India's fintech sector can potentially emerge as a substitute for traditional banking in the near future, said a report by CAFRAL, while stressing the need for a "quick and nimble" regulation to ensure growth of digitalisation and financial stability.
Reserve Bank Governor Shaktikanta Das on Tuesday released the first flagship publication of the Centre for Advanced Financial Research and Learning (CAFRAL) with the title “India Finance Report 2023” (IFR 2023).
CAFRAL, a not-for-profit organisation, was set up in 2011 as an independent body by the RBI to promote research and learning in banking and finance.
The report provides fresh insights into the non-banking financial sector in India that can aid all stakeholders, including regulators and policymakers, in securing a greater understanding of the sector and a wider appreciation of its niche strengths and opportunities.
In his note to the report, RBI Deputy Governor Michael Debabrata Patra said the publication is sensitive to the significant heterogeneity within NBFCs, issues in complementarity and competitiveness vis-à-vis the traditional banking sector and the growing synergies between NBFCs and FinTech.
The report noted that India is witnessing rapid digitalisation with the implementation of the India Stack. Consequently, digital lending and in particular FinTech lending has grown rapidly.
The introduction of Unified Payment Interface (UPI) has provided FinTech with a seamless digital infrastructure, accelerating its expansion and creating new possibilities for financial inclusion across the country, it said.
However, the report said regulation of digital lending must be tailored to facilitate growth as well as maintain stability.
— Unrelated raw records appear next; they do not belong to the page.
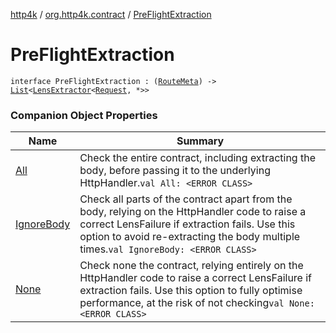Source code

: [http4k](../../index.md) / [org.http4k.contract](../index.md) / [PreFlightExtraction](./index.md)

# PreFlightExtraction

`interface PreFlightExtraction : (`[`RouteMeta`](../-route-meta/index.md)`) -> `[`List`](https://kotlinlang.org/api/latest/jvm/stdlib/kotlin.collections/-list/index.html)`<`[`LensExtractor`](../../org.http4k.lens/-lens-extractor/index.md)`<`[`Request`](../../org.http4k.core/-request/index.md)`, *>>`

### Companion Object Properties

| Name | Summary |
|---|---|
| [All](-all.md) | Check the entire contract, including extracting the body, before passing it to the underlying HttpHandler.`val All: <ERROR CLASS>` |
| [IgnoreBody](-ignore-body.md) | Check all parts of the contract apart from the body, relying on the HttpHandler code to raise a correct LensFailure if extraction fails. Use this option to avoid re-extracting the body multiple times.`val IgnoreBody: <ERROR CLASS>` |
| [None](-none.md) | Check none the contract, relying entirely  on the HttpHandler code to raise a correct LensFailure if extraction fails. Use this option to fully optimise performance, at the risk of not checking`val None: <ERROR CLASS>` |
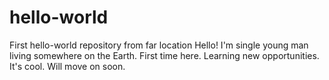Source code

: # hello-world
First hello-world repository from far location
Hello!
I'm single young man living somewhere on the Earth. First time here. Learning new opportunities.
It's cool.
Will move on soon.
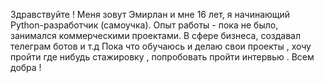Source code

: Здравствуйте !
Меня зовут Эмирлан и мне 16 лет, я начинающий Python-разработчик (самоучка).
Опыт работы - пока не было, занимался коммерческими проектами. В сфере бизнеса, создавал телеграм ботов и т.д
Пока что обучаюсь и делаю свои проекты , хочу пройти где нибудь стажировку , попробовать пройти интервью .
Всем добра !


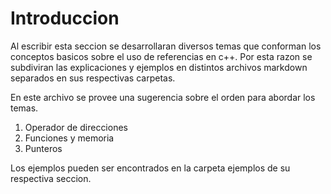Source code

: # Introduccion
Al escribir esta seccion se desarrollaran diversos temas
que conforman los conceptos basicos sobre el uso de referencias
en c++. Por esta razon se subdiviran las explicaciones y ejemplos
en distintos archivos markdown separados en sus respectivas carpetas.

En este archivo se provee una sugerencia sobre el orden para abordar
los temas.

1. Operador de direcciones
2. Funciones y memoria
3. Punteros

Los ejemplos pueden ser encontrados en la carpeta ejemplos de su respectiva seccion.
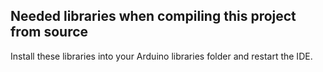 ## Needed libraries when compiling this project from source
Install these libraries into your Arduino libraries folder and restart the IDE.

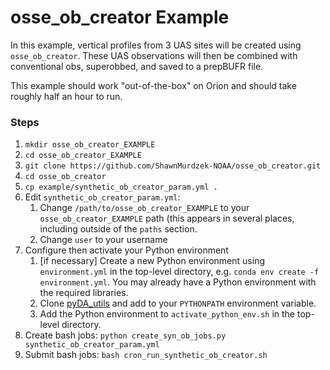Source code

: # osse\_ob\_creator Example

In this example, vertical profiles from 3 UAS sites will be created using `osse_ob_creator`. These UAS observations will then be combined with conventional obs, superobbed, and saved to a prepBUFR file.

This example should work "out-of-the-box" on Orion and should take roughly half an hour to run.

### Steps

1. `mkdir osse_ob_creator_EXAMPLE`
2. `cd osse_ob_creator_EXAMPLE`
3. `git clone https://github.com/ShawnMurdzek-NOAA/osse_ob_creator.git`
4. `cd osse_ob_creator`
5. `cp example/synthetic_ob_creator_param.yml .`
6. Edit `synthetic_ob_creator_param.yml`:
    1. Change `/path/to/osse_ob_creator_EXAMPLE` to your `osse_ob_creator_EXAMPLE` path (this appears in several places, including outside of the `paths` section.
    2. Change `user` to your username
7. Configure then activate your Python environment
    1. [if necessary] Create a new Python environment using `environment.yml` in the top-level directory, e.g. `conda env create -f environment.yml`. You may already have a Python environment with the required libraries.
    2. Clone [pyDA_utils](https://github.com/ShawnMurdzek-NOAA/pyDA_utils) and add to your `PYTHONPATH` environment variable.
    3. Add the Python environment to `activate_python_env.sh` in the top-level directory.
8. Create bash jobs: `python create_syn_ob_jobs.py synthetic_ob_creator_param.yml`
9. Submit bash jobs: `bash cron_run_synthetic_ob_creator.sh`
"The strong relationship between UPI and fintech lending, especially during COVID-19 is testimony to the potential of digitalization. The fintech sector can potentially emerge as a substitute for traditional banking in the near future," it said.
The report stressed that the expansion of digitalization needs to be accompanied by quick and nimble regulation that promotes access and growth while ensuring financial stability.
In the foreword, Governor Das said the NBFC sector is also going through changes in regulation and supervision that seek to bring in best practices; close out regulatory arbitrage; ensure the protection of customer interests; and leverage on technology.
"Exploiting the synergies between growth and technological change can lead to individual NBFCs becoming systemic," he said.
The challenge is to find the right balance of interventions, and the play of market forces. Looking ahead, the past can provide lessons for future policy responses, he said.
At the same time, we need to be ready to incubate new solutions to address the fast-paced transformation of the sector, the Governor said, and added this involves all stakeholders.